= Document excerpt =

PDB ATOM programs

BMERC : needle tools : Programs : ATOM programs


Presently, the only "general" PDB ATOM tool is filter-pdb-atoms.pl, which is used by many tools to do preprocessing and consistency checking of PDB ATOM records.

See also:

Table of contents

  1. PDB ATOM programs
    1. Table of contents
    2. filter-pdb-atoms.pl


filter-pdb-atoms.pl

filter-pdb-atoms.pl may be used to extract ATOM records from a PDB file that meet certain criteria, as well as fixing and/or identifying some common screw cases that can disrupt other programs.

Usage:

 
    filter-pdb-atoms.pl [-locus string] [-chains chain-spec] [-new-chain-id letter]
	    [-output [all | backbone | cb]] [-pass-through [chain | all]]
	    [-hcb | -hcb-all] [-ala] [-residue-index-file rif-file-name]
            [-include-hetatms HET ...] [-exclude-hetatms HET ...]
	    [-print-peptide-length-histogram] [ pdb-file-name ]
If pdb-file-name is not specified, or is specified as "-", then the standard input is used. The selected ATOM, TER, and possibly other records (depending on options) are sent to the standard output.

Arguments:

-locus string
optional locus name, used only for warnings at present. If not specified, and an explicit PDB file name is specified, the warning includes the PDB file name instead.

= Data records =

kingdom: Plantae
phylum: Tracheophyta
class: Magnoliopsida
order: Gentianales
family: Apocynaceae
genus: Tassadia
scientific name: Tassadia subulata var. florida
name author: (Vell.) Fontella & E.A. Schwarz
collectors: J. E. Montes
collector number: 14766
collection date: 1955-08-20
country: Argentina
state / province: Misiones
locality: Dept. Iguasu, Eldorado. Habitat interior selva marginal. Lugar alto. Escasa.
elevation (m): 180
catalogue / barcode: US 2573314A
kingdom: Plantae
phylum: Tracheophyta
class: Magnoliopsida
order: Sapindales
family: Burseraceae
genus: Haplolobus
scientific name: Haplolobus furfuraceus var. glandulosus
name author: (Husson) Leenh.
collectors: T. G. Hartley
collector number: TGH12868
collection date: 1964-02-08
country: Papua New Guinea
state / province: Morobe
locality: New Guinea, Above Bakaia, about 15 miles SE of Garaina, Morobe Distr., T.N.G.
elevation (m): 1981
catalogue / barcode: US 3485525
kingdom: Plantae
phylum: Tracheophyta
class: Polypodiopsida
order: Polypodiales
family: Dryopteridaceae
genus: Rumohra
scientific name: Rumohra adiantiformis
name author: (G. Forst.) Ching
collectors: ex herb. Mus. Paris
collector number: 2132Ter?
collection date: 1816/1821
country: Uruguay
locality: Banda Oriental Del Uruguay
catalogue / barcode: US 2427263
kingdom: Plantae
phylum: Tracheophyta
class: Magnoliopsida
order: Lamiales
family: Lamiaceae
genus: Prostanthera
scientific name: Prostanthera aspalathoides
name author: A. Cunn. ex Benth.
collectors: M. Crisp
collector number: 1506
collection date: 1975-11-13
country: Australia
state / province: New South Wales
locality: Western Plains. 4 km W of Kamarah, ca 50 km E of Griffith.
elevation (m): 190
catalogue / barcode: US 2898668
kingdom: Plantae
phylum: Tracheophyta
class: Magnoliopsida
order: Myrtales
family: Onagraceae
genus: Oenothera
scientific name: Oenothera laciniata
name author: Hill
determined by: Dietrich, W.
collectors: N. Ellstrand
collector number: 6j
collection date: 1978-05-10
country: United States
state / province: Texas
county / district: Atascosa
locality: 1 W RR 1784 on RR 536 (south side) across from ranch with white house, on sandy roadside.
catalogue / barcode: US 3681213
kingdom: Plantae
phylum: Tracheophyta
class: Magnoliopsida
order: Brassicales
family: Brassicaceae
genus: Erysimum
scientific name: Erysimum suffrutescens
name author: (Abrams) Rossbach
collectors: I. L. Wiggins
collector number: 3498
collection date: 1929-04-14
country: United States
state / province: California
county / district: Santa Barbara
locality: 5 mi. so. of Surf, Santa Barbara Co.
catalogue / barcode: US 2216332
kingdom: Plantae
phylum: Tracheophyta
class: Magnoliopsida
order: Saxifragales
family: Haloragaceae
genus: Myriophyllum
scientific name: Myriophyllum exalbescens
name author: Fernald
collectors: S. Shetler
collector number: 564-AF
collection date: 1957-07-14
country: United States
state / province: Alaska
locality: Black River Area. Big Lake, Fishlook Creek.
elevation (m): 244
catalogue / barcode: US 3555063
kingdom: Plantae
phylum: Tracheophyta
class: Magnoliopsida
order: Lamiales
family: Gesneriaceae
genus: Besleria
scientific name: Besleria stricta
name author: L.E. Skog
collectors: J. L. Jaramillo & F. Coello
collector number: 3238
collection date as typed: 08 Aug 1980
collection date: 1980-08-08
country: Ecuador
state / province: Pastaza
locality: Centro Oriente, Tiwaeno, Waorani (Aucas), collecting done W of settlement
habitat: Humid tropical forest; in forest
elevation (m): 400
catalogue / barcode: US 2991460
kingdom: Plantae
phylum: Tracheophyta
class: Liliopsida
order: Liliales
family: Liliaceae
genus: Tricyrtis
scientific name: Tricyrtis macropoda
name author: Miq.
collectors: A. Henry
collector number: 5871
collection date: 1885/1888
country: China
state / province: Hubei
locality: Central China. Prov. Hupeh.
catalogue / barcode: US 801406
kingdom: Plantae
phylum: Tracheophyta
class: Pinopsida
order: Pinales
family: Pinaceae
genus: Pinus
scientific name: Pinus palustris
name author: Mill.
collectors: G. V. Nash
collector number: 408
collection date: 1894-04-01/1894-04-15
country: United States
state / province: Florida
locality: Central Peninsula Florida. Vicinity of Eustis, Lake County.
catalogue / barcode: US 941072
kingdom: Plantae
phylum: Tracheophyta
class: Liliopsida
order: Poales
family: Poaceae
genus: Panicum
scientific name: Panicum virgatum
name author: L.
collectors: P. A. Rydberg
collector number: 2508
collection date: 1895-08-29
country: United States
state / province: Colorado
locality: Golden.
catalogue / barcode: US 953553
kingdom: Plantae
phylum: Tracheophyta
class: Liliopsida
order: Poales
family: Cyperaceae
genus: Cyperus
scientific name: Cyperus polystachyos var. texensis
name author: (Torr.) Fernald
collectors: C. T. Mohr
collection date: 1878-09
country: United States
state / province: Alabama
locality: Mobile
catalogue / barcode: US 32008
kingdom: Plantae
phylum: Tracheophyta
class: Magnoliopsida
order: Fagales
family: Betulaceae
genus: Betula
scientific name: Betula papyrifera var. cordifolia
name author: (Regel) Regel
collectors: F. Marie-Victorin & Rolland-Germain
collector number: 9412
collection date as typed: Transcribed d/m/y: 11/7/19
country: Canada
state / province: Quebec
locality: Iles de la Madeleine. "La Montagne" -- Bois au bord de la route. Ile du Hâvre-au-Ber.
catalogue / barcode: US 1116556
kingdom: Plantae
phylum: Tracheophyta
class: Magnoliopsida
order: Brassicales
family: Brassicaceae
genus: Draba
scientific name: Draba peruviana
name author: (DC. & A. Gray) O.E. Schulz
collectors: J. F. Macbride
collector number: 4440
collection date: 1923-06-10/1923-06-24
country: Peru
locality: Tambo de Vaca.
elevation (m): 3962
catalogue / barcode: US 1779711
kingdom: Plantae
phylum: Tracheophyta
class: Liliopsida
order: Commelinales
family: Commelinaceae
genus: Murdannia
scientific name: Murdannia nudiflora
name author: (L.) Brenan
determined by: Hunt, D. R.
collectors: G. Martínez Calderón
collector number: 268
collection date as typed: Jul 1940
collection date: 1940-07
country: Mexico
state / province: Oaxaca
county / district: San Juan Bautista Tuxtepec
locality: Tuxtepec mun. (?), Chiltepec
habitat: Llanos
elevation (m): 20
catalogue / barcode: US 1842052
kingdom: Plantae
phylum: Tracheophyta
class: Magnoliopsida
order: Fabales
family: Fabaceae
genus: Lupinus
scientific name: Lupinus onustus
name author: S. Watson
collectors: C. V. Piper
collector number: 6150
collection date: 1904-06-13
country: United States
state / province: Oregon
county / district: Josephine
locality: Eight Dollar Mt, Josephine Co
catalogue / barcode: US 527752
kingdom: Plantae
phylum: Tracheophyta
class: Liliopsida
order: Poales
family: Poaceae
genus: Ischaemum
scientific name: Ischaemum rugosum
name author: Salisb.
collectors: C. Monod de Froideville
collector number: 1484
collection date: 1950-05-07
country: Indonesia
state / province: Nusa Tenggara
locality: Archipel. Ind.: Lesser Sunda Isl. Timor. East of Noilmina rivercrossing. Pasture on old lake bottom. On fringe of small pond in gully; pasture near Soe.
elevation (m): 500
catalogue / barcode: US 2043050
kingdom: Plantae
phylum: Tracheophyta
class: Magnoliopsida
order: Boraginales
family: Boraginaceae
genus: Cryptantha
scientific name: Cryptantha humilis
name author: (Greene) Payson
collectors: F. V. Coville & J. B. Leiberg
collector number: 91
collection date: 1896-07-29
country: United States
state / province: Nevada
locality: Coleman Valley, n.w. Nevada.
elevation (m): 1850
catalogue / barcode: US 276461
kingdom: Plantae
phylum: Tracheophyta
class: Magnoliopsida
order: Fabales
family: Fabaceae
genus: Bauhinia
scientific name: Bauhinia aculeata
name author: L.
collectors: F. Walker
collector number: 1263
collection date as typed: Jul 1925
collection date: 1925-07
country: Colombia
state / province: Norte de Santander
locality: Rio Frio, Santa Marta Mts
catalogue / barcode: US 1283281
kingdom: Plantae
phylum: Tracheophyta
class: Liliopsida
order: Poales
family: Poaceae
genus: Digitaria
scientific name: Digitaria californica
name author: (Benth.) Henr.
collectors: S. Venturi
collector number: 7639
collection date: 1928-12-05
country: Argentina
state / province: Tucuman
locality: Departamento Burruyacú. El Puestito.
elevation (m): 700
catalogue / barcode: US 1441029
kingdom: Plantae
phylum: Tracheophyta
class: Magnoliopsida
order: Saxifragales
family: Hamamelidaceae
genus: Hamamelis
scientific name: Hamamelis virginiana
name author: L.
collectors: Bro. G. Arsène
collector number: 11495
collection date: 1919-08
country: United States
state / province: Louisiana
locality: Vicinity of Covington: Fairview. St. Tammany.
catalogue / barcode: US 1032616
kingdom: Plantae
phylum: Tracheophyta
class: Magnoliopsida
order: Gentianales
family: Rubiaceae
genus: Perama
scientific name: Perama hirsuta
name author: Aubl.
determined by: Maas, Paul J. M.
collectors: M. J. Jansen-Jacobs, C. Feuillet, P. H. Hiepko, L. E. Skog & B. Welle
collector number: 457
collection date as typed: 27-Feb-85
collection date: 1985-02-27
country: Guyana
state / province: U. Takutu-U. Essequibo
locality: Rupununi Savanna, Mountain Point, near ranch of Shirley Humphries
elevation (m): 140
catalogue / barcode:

= What to work on =
1. Reproduce the PDB ATOM programs page from "filter-pdb-atoms.pl may be" to "the standard output.", swapping "standard output" for "standard error".
2. In the PDB ATOM programs page, what is -locus currently used for?

= Answers provided =
1.
filter-pdb-atoms.pl may be used to extract ATOM records from a PDB file that meet certain criteria, as well as fixing and/or identifying some common screw cases that can disrupt other programs.

Usage:

 
    filter-pdb-atoms.pl [-locus string] [-chains chain-spec] [-new-chain-id letter]
	    [-output [all | backbone | cb]] [-pass-through [chain | all]]
	    [-hcb | -hcb-all] [-ala] [-residue-index-file rif-file-name]
            [-include-hetatms HET ...] [-exclude-hetatms HET ...]
	    [-print-peptide-length-histogram] [ pdb-file-name ]
If pdb-file-name is not specified, or is specified as "-", then the standard input is used. The selected ATOM, TER, and possibly other records (depending on options) are sent to the standard error.

2. Only for warnings.